WORK ORDER: Can you transcribe the material from the start up to and including the line with "Soin immédiat : urgence", reproducing those lines exactly?

DATA TO EXAMINE:
========================

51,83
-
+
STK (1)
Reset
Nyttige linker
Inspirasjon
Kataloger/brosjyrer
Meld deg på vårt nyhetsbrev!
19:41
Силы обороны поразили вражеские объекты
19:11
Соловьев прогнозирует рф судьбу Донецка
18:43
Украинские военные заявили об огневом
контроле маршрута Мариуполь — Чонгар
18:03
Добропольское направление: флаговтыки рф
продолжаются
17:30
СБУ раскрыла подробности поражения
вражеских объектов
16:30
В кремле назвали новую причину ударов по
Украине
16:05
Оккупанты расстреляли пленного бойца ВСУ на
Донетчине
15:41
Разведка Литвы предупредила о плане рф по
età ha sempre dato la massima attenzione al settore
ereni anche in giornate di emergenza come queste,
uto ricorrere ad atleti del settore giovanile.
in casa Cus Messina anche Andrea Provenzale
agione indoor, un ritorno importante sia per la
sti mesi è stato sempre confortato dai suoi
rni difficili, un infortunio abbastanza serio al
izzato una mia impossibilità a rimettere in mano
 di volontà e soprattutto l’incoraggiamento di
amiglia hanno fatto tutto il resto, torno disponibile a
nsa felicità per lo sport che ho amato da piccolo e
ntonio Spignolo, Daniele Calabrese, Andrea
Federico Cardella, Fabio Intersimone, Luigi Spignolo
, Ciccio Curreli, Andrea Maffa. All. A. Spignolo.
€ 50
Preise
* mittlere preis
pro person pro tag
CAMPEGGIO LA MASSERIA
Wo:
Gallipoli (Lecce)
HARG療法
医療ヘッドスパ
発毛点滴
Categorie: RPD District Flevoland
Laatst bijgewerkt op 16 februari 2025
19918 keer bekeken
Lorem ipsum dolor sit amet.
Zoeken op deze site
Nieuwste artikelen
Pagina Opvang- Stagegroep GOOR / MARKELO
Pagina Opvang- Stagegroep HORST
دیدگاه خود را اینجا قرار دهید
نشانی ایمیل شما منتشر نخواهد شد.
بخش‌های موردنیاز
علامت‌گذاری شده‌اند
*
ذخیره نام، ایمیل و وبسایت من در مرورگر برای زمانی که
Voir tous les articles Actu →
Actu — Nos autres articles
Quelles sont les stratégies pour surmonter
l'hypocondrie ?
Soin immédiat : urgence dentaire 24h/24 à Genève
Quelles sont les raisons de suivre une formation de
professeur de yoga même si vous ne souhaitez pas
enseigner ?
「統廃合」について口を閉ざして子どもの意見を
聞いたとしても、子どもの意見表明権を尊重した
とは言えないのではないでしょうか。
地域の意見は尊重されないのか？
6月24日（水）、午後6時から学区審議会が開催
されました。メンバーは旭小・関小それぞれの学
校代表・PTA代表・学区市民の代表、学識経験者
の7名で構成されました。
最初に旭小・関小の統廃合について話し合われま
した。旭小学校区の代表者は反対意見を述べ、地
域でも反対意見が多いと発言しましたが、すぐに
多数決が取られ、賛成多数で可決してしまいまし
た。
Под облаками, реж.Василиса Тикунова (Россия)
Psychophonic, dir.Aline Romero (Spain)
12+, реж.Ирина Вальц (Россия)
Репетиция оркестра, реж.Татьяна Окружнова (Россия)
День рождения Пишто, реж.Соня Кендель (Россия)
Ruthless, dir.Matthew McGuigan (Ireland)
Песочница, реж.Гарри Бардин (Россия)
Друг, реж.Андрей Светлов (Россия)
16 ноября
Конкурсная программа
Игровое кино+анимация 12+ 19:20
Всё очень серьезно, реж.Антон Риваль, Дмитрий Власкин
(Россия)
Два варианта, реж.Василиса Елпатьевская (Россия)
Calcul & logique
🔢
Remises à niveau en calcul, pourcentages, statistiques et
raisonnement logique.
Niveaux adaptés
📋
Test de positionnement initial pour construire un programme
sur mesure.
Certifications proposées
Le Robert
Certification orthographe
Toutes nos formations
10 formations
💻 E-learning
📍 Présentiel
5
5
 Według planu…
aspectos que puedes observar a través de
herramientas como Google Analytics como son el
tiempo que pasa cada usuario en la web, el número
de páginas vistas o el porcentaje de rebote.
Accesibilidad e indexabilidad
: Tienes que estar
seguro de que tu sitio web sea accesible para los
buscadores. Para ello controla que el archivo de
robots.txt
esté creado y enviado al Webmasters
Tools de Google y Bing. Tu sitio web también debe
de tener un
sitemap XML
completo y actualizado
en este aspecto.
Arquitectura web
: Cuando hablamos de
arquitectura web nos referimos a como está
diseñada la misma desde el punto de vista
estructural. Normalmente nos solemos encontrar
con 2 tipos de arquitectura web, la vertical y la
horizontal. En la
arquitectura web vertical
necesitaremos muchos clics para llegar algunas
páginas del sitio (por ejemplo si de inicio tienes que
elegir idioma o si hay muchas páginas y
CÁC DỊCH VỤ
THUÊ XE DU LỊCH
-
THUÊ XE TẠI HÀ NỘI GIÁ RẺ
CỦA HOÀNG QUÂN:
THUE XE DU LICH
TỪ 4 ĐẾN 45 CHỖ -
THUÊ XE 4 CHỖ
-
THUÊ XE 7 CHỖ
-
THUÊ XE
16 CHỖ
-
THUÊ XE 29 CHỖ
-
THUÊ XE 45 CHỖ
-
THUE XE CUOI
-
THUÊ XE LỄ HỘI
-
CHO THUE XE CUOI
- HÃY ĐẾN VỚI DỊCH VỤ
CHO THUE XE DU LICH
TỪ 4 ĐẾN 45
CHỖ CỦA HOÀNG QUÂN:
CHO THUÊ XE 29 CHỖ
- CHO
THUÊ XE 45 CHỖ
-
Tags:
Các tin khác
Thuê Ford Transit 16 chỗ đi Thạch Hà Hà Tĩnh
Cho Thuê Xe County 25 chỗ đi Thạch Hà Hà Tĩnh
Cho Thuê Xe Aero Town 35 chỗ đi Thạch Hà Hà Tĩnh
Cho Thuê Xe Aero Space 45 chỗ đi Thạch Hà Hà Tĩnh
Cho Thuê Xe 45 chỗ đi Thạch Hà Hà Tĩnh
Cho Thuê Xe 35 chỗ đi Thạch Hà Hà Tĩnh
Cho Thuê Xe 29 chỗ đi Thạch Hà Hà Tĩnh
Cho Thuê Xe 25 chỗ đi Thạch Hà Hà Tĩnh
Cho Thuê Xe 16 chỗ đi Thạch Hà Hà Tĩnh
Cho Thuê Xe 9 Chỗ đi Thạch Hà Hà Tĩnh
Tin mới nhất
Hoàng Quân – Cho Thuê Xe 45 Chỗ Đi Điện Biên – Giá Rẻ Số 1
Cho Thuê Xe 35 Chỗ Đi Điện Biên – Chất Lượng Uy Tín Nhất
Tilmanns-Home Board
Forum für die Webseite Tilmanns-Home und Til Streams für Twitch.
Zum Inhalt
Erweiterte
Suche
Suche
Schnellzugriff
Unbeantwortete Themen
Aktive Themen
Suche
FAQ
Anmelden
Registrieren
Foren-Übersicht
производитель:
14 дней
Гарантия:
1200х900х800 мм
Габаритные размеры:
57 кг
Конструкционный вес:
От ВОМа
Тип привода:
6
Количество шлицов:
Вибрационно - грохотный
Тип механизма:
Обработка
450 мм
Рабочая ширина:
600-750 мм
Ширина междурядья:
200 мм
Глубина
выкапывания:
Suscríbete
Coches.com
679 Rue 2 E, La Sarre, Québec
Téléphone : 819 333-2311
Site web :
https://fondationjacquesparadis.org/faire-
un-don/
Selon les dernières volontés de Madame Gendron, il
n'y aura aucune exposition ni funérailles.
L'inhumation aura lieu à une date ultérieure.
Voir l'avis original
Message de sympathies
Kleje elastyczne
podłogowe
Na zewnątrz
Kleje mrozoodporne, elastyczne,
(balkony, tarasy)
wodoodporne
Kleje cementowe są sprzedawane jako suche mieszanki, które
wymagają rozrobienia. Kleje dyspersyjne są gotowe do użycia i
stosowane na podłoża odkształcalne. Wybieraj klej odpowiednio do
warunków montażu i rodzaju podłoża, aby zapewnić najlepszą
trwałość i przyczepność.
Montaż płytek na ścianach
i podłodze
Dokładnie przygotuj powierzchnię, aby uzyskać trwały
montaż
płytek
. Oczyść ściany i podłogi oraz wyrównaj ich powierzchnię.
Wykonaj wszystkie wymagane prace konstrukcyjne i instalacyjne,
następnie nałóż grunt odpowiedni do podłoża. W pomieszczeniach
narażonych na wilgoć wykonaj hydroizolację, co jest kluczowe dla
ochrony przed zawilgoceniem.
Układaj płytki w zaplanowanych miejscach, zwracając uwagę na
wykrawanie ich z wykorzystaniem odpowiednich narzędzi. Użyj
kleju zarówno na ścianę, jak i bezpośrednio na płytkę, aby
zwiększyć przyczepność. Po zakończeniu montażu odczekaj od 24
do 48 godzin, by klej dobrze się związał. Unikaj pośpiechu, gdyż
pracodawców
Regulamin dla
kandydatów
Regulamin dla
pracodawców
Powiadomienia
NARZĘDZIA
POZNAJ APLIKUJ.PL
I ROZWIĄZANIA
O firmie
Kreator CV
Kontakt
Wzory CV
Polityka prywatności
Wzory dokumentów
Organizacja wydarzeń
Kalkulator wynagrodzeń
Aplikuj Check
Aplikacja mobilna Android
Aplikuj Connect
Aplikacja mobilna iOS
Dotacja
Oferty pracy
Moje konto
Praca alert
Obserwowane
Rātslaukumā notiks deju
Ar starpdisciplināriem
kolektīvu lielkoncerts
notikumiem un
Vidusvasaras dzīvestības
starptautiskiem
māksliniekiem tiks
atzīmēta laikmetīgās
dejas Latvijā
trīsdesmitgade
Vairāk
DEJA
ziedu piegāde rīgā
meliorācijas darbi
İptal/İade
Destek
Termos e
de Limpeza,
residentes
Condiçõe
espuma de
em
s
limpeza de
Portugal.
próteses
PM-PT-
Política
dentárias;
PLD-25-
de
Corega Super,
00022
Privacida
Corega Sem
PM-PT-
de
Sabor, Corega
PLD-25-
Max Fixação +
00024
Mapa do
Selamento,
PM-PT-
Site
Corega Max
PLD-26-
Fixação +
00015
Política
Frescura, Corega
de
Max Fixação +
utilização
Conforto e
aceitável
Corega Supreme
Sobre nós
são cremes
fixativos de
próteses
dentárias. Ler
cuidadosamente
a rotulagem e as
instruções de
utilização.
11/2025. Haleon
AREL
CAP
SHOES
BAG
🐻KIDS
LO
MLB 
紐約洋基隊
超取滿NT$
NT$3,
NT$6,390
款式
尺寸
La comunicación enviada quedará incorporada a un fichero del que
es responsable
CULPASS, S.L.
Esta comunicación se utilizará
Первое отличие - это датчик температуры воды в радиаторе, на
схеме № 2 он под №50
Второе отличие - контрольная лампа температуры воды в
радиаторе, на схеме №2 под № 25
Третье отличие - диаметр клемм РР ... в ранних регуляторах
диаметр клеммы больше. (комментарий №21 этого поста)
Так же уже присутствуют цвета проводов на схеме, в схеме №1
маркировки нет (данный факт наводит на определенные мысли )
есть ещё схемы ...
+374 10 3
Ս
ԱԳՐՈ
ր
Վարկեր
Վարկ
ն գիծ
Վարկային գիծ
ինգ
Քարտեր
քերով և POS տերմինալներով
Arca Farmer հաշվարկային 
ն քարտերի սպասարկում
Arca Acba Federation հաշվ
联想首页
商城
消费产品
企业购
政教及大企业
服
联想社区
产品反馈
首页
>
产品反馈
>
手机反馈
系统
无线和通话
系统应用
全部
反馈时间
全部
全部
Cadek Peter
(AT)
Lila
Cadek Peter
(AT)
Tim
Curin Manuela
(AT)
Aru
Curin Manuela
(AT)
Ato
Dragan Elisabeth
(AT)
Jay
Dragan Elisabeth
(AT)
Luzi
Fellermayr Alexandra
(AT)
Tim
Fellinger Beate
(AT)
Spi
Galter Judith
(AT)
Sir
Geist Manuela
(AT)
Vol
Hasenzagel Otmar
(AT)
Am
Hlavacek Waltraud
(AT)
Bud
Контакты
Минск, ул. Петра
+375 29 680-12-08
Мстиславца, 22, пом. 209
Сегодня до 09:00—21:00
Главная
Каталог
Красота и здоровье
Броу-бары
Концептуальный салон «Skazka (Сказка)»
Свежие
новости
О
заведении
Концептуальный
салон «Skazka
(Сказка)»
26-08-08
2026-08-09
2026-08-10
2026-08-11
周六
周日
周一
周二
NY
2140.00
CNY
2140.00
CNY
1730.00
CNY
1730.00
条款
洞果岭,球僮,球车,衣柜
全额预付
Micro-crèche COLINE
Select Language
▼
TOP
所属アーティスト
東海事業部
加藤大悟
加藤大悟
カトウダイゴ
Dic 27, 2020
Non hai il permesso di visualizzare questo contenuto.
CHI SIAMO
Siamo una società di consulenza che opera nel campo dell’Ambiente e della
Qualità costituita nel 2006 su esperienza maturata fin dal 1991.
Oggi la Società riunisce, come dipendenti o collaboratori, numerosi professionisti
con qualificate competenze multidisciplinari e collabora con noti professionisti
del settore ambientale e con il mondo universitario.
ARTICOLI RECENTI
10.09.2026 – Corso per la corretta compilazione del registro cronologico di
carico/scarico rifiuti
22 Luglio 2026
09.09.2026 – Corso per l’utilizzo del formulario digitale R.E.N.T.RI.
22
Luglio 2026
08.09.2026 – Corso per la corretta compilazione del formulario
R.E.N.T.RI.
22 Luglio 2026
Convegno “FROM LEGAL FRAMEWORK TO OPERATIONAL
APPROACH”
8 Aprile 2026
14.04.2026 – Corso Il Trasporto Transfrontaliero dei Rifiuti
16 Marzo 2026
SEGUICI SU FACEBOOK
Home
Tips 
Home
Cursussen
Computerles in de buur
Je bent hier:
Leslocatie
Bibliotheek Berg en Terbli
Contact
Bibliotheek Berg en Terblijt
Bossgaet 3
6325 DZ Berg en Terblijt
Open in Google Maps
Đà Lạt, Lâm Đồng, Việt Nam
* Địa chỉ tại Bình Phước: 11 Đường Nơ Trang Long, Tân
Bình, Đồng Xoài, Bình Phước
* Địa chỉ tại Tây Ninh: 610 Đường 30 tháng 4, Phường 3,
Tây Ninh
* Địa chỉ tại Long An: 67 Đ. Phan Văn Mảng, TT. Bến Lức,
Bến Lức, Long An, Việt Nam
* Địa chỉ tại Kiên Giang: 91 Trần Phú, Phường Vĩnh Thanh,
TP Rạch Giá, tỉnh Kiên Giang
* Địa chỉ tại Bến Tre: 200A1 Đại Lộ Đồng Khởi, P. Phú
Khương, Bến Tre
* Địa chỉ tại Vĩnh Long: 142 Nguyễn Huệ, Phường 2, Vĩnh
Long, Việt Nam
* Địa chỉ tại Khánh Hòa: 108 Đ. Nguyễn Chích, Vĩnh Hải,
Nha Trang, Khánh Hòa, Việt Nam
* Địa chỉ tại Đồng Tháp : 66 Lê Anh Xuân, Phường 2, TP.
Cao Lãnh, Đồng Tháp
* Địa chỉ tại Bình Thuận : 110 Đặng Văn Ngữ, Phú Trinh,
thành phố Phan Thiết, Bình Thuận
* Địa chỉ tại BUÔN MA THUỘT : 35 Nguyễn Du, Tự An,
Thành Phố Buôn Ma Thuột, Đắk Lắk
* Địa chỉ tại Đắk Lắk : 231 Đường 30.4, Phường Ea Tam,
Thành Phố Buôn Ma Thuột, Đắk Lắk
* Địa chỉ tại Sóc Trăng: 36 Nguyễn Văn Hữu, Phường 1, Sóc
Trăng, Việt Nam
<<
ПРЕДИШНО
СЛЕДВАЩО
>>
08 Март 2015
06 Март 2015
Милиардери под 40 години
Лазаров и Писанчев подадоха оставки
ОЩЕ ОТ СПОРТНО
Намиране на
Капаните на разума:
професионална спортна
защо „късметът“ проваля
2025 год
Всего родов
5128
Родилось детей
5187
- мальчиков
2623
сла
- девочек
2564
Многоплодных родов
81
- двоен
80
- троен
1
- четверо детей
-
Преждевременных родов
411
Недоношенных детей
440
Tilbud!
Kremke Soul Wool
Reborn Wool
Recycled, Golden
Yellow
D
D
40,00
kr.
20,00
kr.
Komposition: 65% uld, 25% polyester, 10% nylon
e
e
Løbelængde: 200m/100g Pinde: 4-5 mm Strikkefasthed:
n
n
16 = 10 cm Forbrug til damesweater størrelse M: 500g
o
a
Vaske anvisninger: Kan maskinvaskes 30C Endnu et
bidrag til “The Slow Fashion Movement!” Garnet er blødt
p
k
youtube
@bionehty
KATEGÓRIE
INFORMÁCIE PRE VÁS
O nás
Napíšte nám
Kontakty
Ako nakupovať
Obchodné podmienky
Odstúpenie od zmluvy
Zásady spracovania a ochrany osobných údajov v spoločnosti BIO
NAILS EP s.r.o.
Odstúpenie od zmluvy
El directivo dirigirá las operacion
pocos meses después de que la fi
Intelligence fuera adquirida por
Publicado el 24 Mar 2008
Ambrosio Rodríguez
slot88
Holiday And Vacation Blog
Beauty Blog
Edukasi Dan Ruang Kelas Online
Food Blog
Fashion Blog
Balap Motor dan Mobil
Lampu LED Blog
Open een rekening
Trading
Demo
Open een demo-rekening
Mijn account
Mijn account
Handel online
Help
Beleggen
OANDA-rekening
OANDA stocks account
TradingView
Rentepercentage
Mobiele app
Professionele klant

========================

SOLVED PROBLEM:
51,83
-
+
STK (1)
Reset
Nyttige linker
Inspirasjon
Kataloger/brosjyrer
Meld deg på vårt nyhetsbrev!
19:41
Силы обороны поразили вражеские объекты
19:11
Соловьев прогнозирует рф судьбу Донецка
18:43
Украинские военные заявили об огневом
контроле маршрута Мариуполь — Чонгар
18:03
Добропольское направление: флаговтыки рф
продолжаются
17:30
СБУ раскрыла подробности поражения
вражеских объектов
16:30
В кремле назвали новую причину ударов по
Украине
16:05
Оккупанты расстреляли пленного бойца ВСУ на
Донетчине
15:41
Разведка Литвы предупредила о плане рф по
età ha sempre dato la massima attenzione al settore
ereni anche in giornate di emergenza come queste,
uto ricorrere ad atleti del settore giovanile.
in casa Cus Messina anche Andrea Provenzale
agione indoor, un ritorno importante sia per la
sti mesi è stato sempre confortato dai suoi
rni difficili, un infortunio abbastanza serio al
izzato una mia impossibilità a rimettere in mano
 di volontà e soprattutto l’incoraggiamento di
amiglia hanno fatto tutto il resto, torno disponibile a
nsa felicità per lo sport che ho amato da piccolo e
ntonio Spignolo, Daniele Calabrese, Andrea
Federico Cardella, Fabio Intersimone, Luigi Spignolo
, Ciccio Curreli, Andrea Maffa. All. A. Spignolo.
€ 50
Preise
* mittlere preis
pro person pro tag
CAMPEGGIO LA MASSERIA
Wo:
Gallipoli (Lecce)
HARG療法
医療ヘッドスパ
発毛点滴
Categorie: RPD District Flevoland
Laatst bijgewerkt op 16 februari 2025
19918 keer bekeken
Lorem ipsum dolor sit amet.
Zoeken op deze site
Nieuwste artikelen
Pagina Opvang- Stagegroep GOOR / MARKELO
Pagina Opvang- Stagegroep HORST
دیدگاه خود را اینجا قرار دهید
نشانی ایمیل شما منتشر نخواهد شد.
بخش‌های موردنیاز
علامت‌گذاری شده‌اند
*
ذخیره نام، ایمیل و وبسایت من در مرورگر برای زمانی که
Voir tous les articles Actu →
Actu — Nos autres articles
Quelles sont les stratégies pour surmonter
l'hypocondrie ?
Soin immédiat : urgence dentaire 24h/24 à Genève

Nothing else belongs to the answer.